Book 36, Number 4272:
Narrated AbuSa'id al-Khudri:
The Prophet (peace_be_upon_him) said: The Mahdi will be of my stock, and will have a broad forehead a prominent nose. He will fill the earth will equity and justice as it was filled with oppression and tyranny, and he will rule for seven years.


I know I posted this video last Friday, but the events in it are so significant I feel I must post it again to get the full effect and lay the groundwork for answering the question "WHO IS al-MAHDI?":
















Al-Mahdi is the twelfth Shia Imam and he is the only one whom Allah hid from his would-be assassins. Ya Subhanallah. He was never killed, never died, and for this reason we do not have a grave site for him, like we do for the others.

Ziyarat (Salutation) of Imam al-Mahdi
It's nice to recite this on Fridays:

O Allah! Send blessings on Muhammad and on the children of Muhammad.
In the name of Allah, the Beneficent, the Merciful.
O Allaah send blessings on Muhammad and on the children of Muhammad.

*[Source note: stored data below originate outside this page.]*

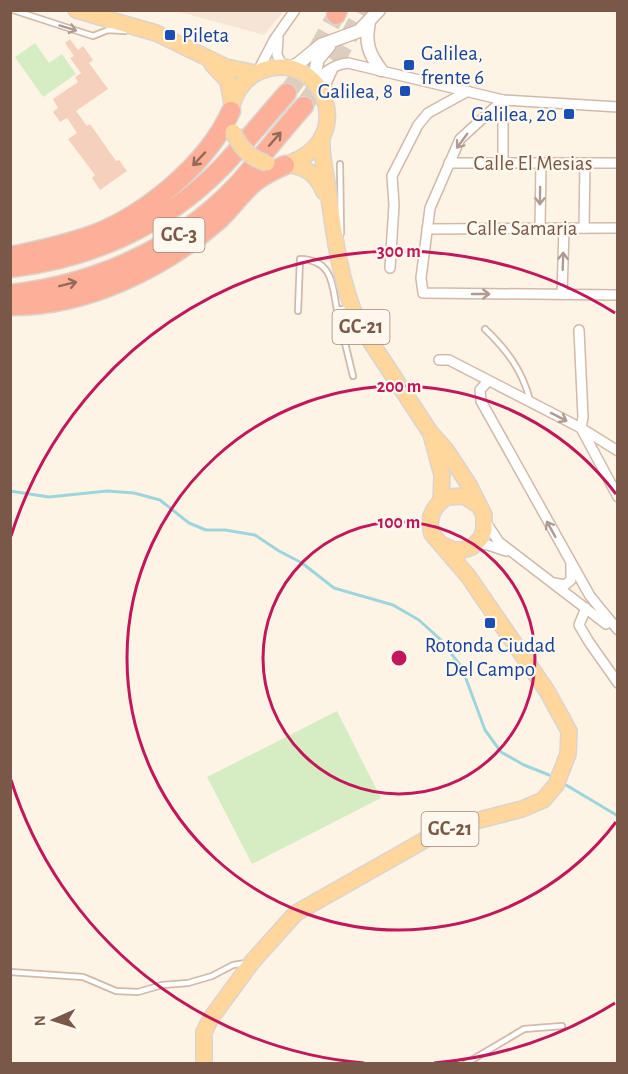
<svg xmlns="http://www.w3.org/2000/svg" width="628" height="1074" font-family="'Alegreya Sans',sans-serif">
	<style>
		.residential { fill: #f6e5d4 }
		.pitch { fill: #d6edc3 }
		.lines { fill: none; stroke-linecap: round; stroke-linejoin: round }
		.stream { stroke: #9ed5dc; stroke-width: 3 }
		.building { fill: #f5d0bc }
		.motorway-tunnel { stroke: #ddcdbe; stroke-width: 18; stroke-dasharray: 18 9; stroke-linecap: butt }
		.service-casing { stroke: #d1baaa; stroke-width: 8 }
		.minor-casing { stroke: #d1baaa; stroke-width: 12 }
		.tertiary-casing { stroke: #d1baaa; stroke-width: 15 }
		.primary-casing { stroke: #dcd4cf; stroke-width: 18 }
		.motorway-casing { stroke: #dcd4cf; stroke-width: 21 }
		.service { stroke: #fff; stroke-width: 4.5 }
		.minor { stroke: #fff; stroke-width: 9 }
		.tertiary { stroke: #fff; stroke-width: 12 }
		.primary { stroke: #ffd69c; stroke-width: 15 }
		.motorway { stroke: #fcaf99; stroke-width: 18 }
		.primary-bridge-casing { stroke: #dcd4cf; stroke-width: 18; stroke-linecap: butt }
		.primary-bridge { stroke: #ffd69c; stroke-width: 15 }
		.oneway { stroke: #af9b91 }
		.oneway2 { stroke: #946958 }
		.ring { fill: none; stroke: #c2185b; stroke-width: 3 }
		.transit-dot { fill: #1a4fb4; stroke: #fff8ee; stroke-width: 2 }
		.labels { text-anchor: middle; dominant-baseline: central; stroke-width: 4.5; stroke-linejoin: round; paint-order: stroke }
		.shield { fill: #fff8ee; stroke: #a2887a; stroke-width: 1.5 }
		.shield-label { font-size: 20px; font-weight: bold; fill: #7a5848 }
		.transit-label { font-size: 21px; fill: #164399; stroke: #fff8ee; text-anchor: start }
		.street-label { font-size: 21px; fill: #7a5848; stroke: #fff8ee }
		.centre { fill: #c2185b; stroke: #fff8ee; stroke-width: 3 }
		.ring-label { font-size: 18px; text-anchor: middle; font-weight: bold; fill: #c2185b; stroke: #fff8ee; stroke-width: 4.5; stroke-linejoin: round; paint-order: stroke }
	</style>
	<rect width="100%" height="100%" fill="#fef4e6"/>
	<!-- residential -->
	<path class="residential" d="M176,11H284L264,35Z"/>
	<!-- pitch -->
	<g class="pitch">
		<path d="M35,43L49,63L62,54L76,74L43,97L15,57Z"/>
		<path d="M337,711L381,798L252,864L207,777Z"/>
	</g>
	<g class="lines">
		<!-- stream -->
		<g class="stream">
			<path d="M10,491L49,497L107,491L134,493L160,500L189,523L206,530H225L255,535L279,551L302,563L334,588L393,605L419,620L442,641L462,668L485,730L501,752L524,765L549,775"/>
			<path d="M566,785L618,816"/>
		</g>
	</g>
	<!-- building -->
	<path class="building" d="M70,39L78,50L83,46L93,60L89,63L108,89L76,111L87,126L90,124L116,161L119,160L127,171L100,190L92,178L95,175L68,139L77,133L67,118L60,122L53,112L58,108L53,99L78,82L75,77L81,73L70,58L74,56L65,43Z"/>
	<g class="lines">
		<!-- motorway-tunnel -->
		<g class="motorway-tunnel">
			<path d="M287,93L312,59L336,15"/>
			<path d="M304,106L339,55L363,10"/>
		</g>
		<!-- service casing -->
		<g class="service-casing">
			<g id="service">
				<path d="M13,10L93,36L108,30L125,31"/>
				<path d="M340,164L341,233"/>
				<path d="M337,310L353,376"/>
				<path d="M298,311L300,259C333,260 332,284 337,310L349,308"/>
				<path d="M485,329C507,350 522,370 530,400"/>
				<path d="M10,972L83,977L116,991L138,992L162,985L188,983L212,976L233,965L246,963"/>
				<path d="M465,1064L524,1029L562,1026"/>
			</g>
		</g>
		<!-- minor casing -->
		<g class="minor-casing">
			<g id="minor">
				<path d="M278,38L277,55L283,67"/>
				<path d="M257,73L274,40L295,10"/>
				<path d="M315,82C324,72 334,64 348,63L503,100L618,107"/>
				<path d="M326,98V84L333,68"/>
				<path d="M503,100L460,139L430,208L421,278L423,293L618,295"/>
				<path d="M503,100V163"/>
				<path d="M449,163H618"/>
				<path d="M540,228L541,163"/>
				<path d="M584,228L585,163"/>
				<path d="M427,229L618,228"/>
				<path d="M390,268L394,205L392,176L418,125L428,113L468,91"/>
				<path d="M562,294L564,229"/>
				<path d="M579,330L583,417L581,428L618,497"/>
				<path d="M439,360H449L581,428L618,451"/>
				<path d="M488,381L480,390L481,401L590,596L618,630"/>
				<path d="M485,521L499,542L606,624"/>
				<path d="M475,544L488,545L506,551"/>
				<path d="M554,583L565,585L571,580V565"/>
				<path d="M586,608L579,625L589,642L618,683"/>
			</g>
		</g>
		<!-- tertiary casing -->
		<g class="tertiary-casing">
			<g id="tertiary">
				<path d="M369,22C365,42 368,53 381,70"/>
				<path d="M290,68L299,63L321,45L359,31L379,10"/>
				<path d="M313,81L318,59L329,46"/>
			</g>
		</g>
		<!-- primary casing -->
		<g class="primary-casing">
			<g id="primary">
				<path d="M76,10L156,33L226,67L255,73"/>
				<path d="M212,64L228,81L232,105"/>
				<path d="M232,105C237,89 246,77 261,71C323,47 360,141 287,164"/>
				<path d="M322,140C321,157 326,173 328,190C334,234 340,283 359,324L430,432L446,450L469,485L484,515V530L481,538L472,547L463,550H454L442,545"/>
				<path d="M289,165C307,167 317,175 324,192"/>
				<path d="M432,438L442,475L441,501"/>
				<path d="M204,1064V1032L211,1018L252,962L296,913L430,837L456,826L522,809L543,800L556,785L568,754L569,731L547,691L468,576L432,534L430,525L431,516L435,508L441,501L448,497L464,496L478,505"/>
			</g>
		</g>
		<!-- motorway casing -->
		<g class="motorway-casing">
			<g id="motorway">
				<path d="M336,15L338,10"/>
				<path d="M10,256C36,251 61,245 86,237C142,218 207,165 231,111"/>
				<path d="M10,268C90,259 164,226 221,168C244,144 265,118 287,93"/>
				<path d="M10,294C96,284 176,249 236,186C259,160 281,132 304,106"/>
				<path d="M10,306C85,307 163,269 219,220C231,209 241,194 254,183C263,175 275,170 285,165"/>
			</g>
		</g>
		<!-- service -->
		<use href="#service" class="service"/>
		<!-- minor -->
		<use href="#minor" class="minor"/>
		<!-- tertiary -->
		<use href="#tertiary" class="tertiary"/>
		<!-- primary -->
		<use href="#primary" class="primary"/>
		<!-- motorway -->
		<use href="#motorway" class="motorway"/>
		<!-- primary-bridge casing -->
		<g class="primary-bridge-casing">
			<path id="primary-bridge" d="M233,132C240,147 250,159 267,163"/>
		</g>
		<!-- primary-bridge -->
		<use href="#primary-bridge" class="primary-bridge"/>
	</g>
	<!-- one-way arrows -->
	<defs><path id="oneway-shaft" d="M-6 0H5M1.5-3L5.5 0L1.5 3" fill="none" stroke-width="1.6" stroke-linecap="round" stroke-linejoin="round" transform="scale(1.5)"/></defs>
	<g class="oneway">
		<use href="#oneway-shaft" transform="translate(68 28) rotate(17)"/>
		<use href="#oneway-shaft" transform="translate(462 141) rotate(126)"/>
		<use href="#oneway-shaft" transform="translate(540 196) rotate(91)"/>
		<use href="#oneway-shaft" transform="translate(563 261) rotate(-88)"/>
		<use href="#oneway-shaft" transform="translate(481 294)"/>
		<use href="#oneway-shaft" transform="translate(559 417) rotate(27)"/>
		<use href="#oneway-shaft" transform="translate(551 529) rotate(-119)"/>
	</g>
	<g class="oneway2">
		<use href="#oneway-shaft" transform="translate(275 139) rotate(-49)"/>
		<use href="#oneway-shaft" transform="translate(199 159) rotate(133)"/>
		<use href="#oneway-shaft" transform="translate(68 284) rotate(-14)"/>
	</g>
	<!-- distance rings -->
	<g class="ring">
		<circle cx="399" cy="658" r="136"/>
		<path d="M616 822A272 272 0 1 1 616 494"/>
		<path d="M615 1003A407 407 0 0 1 434 1063M364 1063A407 407 0 0 1 11 780M11 536A407 407 0 0 1 615 313"/>
	</g>
	<!-- markers -->
	<g class="transit-dot">
		<rect x="164" y="29" width="12" height="12" rx="3"/>
		<rect x="403" y="59" width="12" height="12" rx="3"/>
		<rect x="399" y="85" width="12" height="12" rx="3"/>
		<rect x="563" y="108" width="12" height="12" rx="3"/>
		<rect x="484" y="617" width="12" height="12" rx="3"/>
	</g>
	<g class="labels">
		<!-- shield labels -->
		<g class="shield">
			<rect x="153.5" y="218" width="51" height="34" rx="4.5"/>
			<rect x="332.5" y="310" width="57" height="34" rx="4.5"/>
			<rect x="421.5" y="812" width="57" height="34" rx="4.5"/>
		</g>
		<g class="shield-label">
			<text x="179" y="235">GC-3</text>
			<text x="361" y="327">GC-21</text>
			<text x="450" y="829">GC-21</text>
		</g>
		<!-- transit labels -->
		<g class="transit-label">
			<text x="182" y="35">Pileta</text>
			<text x="421" y="53">Galilea,<tspan x="421" dy="24">frente 6</tspan></text>
			<text x="393" y="91" text-anchor="end">Galilea, 8</text>
			<text x="557" y="114" text-anchor="end">Galilea, 20</text>
			<text x="490" y="645" text-anchor="middle">Rotonda Ciudad<tspan x="490" dy="24">Del Campo</tspan></text>
		</g>
		<!-- street labels -->
		<g class="street-label">
			<text x="533" y="163">Calle El Mesias</text>
			<text x="522" y="228">Calle Samaria</text>
		</g>
	</g>
	<circle cx="399" cy="658" r="9" class="centre"/>
	<g class="ring-label">
		<text x="399" y="257">300 m</text>
		<text x="399" y="392">200 m</text>
		<text x="399" y="528">100 m</text>
	</g>
	<!-- border -->
	<rect width="628" height="1074" fill="none" stroke="#7a5848" stroke-width="24"/>
	<!-- north arrow -->
	<g transform="translate(54 1020) rotate(267)" stroke="#fff8ee" stroke-width="4.5" paint-order="stroke">
	<path d="M0-4.5L10 22L0 15L-10 22Z" fill="#7a5848"/>
	<text y="-9" font-size="16" font-weight="bold" text-anchor="middle" fill="#7a5848">N</text>
	</g>
</svg>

In the name of Allaah, the Beneficent, the Merciful.
Peace be on you, O the decisive argument of Allaah on His earth !
Peace be on you, O the ultimate link of Allah with the mankind !
Peace be on you, O the truth and enlightenment of Allaah
whom the guided on the Right Path follow and imitate,
and who gives heart, joy and confidence to the faithfuls!
Peace be on you, O the just, pure and refined, rendered formidable!
Peace be on you, O the “Wali” (beloved favourite of Allaah, a friend, a helper)
who always gives sincere advice!
Peace be on you, O the means and medium of liberation and assurance !
Peace be on you, O the spring and essence of life !
Peace be on you. Bleessings of Allaah be on you and on your pure and pious family.
Peace be on you. May Allaah fulfil, at once, in advance , the promise He made with you –
to shower mercy and make distinctly visible (your) leadership.
Peace be on you, O Loving Protector ! I am your friend and follower,
well aware of your priority and ultimate purpose.
I come near Allaah, the Highest High, through you and your family.
I look forward to be there when you come, at your disposal for making known the truth.
I request Allaah to send blessings on Muhammad and on the children of Muhammad,
and make room for me amid those who have fixed the look upon you,
who shall comply with your instructions and help you against your enemies,
and let me be present before you along with all your friends. O loving protector !
O the Man of the moment ! Blessings of Allaah be on you and on your family.
Today is Friday, a day you are expected to come;
the faithfuls will be free of cares and troubles when you shall arrive,
and with one strike shall put an end to the intrigues of the infidels.
I, O the Loving friend, in these hours, seek your hospitality and friendship.
You, O my Loving friend, are kind and generous,
a true son of the kind and generous forefathers,
always inclined by nature to be hospitable and friendly.
So give me a warm welcome and make friends with me.
Blessings of Allaah be on you and on your family.
O Allah! Send blessings on Muhammad and on the children of Muhammad.


Peace and love to all, Muslims, Christians and Jews.